The nanoscopic molecular pathway through human skin.

Biochim Biophys Acta Gen Subj 2019 Jul 15;1863(7):1226-1233. Epub 2019 Apr 15.

Department of Biochemistry and Molecular Biology, University of Southern Denmark, Denmark. Electronic address:

Background: Knowledge regarding the barrier properties of human skin is important for understanding skin pathology, developing of transdermal drug delivery systems and computational skin absorption models; however, the molecular pathways through human skin remains to be fully investigated on a nanoscopic level. In particular the nanoscopic pathway of molecules passing the intercellular lipid bilayers separating the corneocytes in the stratum corneum (SC) is not fully elucidated.

Methods: Using stimulated emission depletion microscopy (STED) and Förster resonance energy transfer (FRET) the molecular pathways through the SC, the main barrier of the skin, are determined for lipophilic and water-soluble molecules at a nanoscopic resolution.

Results: Using STED and confocal microscopy, water-soluble dyes, were observed to be present in both the corneocytes and in the intercellular lipid matrix, whereas the lipophilic dyes were predominately in the intercellular lipid bilayers. FRET was observed in the SC between the lipophilic and water-soluble dyes, the existence of a minimum possible distance between acceptor and donor molecules of 4.0 ± 0.1 nm was found.

**What is needed:**
Copy the abstract on molecular pathways through skin from the words "The nanoscopic molecular" through the words "not fully elucidated.", substituting "porcine skin" for every "human skin".

**Input data:**
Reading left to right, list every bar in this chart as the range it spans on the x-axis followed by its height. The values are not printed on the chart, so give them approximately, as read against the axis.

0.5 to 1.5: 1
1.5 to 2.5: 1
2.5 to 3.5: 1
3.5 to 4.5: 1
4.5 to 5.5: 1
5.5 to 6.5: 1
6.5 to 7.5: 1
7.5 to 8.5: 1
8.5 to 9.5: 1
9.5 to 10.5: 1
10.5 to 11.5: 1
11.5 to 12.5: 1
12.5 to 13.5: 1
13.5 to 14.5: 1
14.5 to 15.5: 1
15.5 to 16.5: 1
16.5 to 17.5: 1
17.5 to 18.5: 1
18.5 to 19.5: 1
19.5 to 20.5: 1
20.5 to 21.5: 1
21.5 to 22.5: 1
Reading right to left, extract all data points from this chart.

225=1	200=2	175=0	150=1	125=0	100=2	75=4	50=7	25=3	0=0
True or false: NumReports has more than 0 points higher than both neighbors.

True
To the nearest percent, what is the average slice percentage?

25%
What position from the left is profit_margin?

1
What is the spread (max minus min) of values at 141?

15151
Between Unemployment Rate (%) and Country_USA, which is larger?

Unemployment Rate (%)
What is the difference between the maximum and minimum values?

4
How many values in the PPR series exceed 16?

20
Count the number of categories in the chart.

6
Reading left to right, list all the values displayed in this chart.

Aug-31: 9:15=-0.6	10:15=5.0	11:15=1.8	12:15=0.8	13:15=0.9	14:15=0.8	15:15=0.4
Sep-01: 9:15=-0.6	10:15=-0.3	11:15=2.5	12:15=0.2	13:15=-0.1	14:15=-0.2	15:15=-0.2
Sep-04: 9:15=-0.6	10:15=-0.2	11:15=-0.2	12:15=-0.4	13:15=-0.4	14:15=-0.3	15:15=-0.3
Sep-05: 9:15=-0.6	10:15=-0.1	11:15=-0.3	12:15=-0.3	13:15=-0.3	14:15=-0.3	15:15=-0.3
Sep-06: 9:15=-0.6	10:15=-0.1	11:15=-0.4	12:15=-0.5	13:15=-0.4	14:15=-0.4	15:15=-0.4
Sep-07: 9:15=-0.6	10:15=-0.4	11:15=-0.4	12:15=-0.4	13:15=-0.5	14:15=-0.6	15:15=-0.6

**Response area:**
The nanoscopic molecular pathway through porcine skin.

Biochim Biophys Acta Gen Subj 2019 Jul 15;1863(7):1226-1233. Epub 2019 Apr 15.

Department of Biochemistry and Molecular Biology, University of Southern Denmark, Denmark. Electronic address:

Background: Knowledge regarding the barrier properties of porcine skin is important for understanding skin pathology, developing of transdermal drug delivery systems and computational skin absorption models; however, the molecular pathways through porcine skin remains to be fully investigated on a nanoscopic level. In particular the nanoscopic pathway of molecules passing the intercellular lipid bilayers separating the corneocytes in the stratum corneum (SC) is not fully elucidated.